### [WHAT NEEDS TO BE DONE]
The word "that" occurs in some of the lines below; copy each of those lines.

[DATA FOR PROCESSING — start]

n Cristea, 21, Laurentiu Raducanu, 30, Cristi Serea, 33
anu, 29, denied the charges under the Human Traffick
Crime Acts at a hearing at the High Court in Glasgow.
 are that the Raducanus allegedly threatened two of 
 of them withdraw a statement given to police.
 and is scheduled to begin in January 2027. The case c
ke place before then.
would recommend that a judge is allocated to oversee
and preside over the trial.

[DATA FOR PROCESSING — finish]

### [YOUR SOLUTION]
 are that the Raducanus allegedly threatened two of 
would recommend that a judge is allocated to oversee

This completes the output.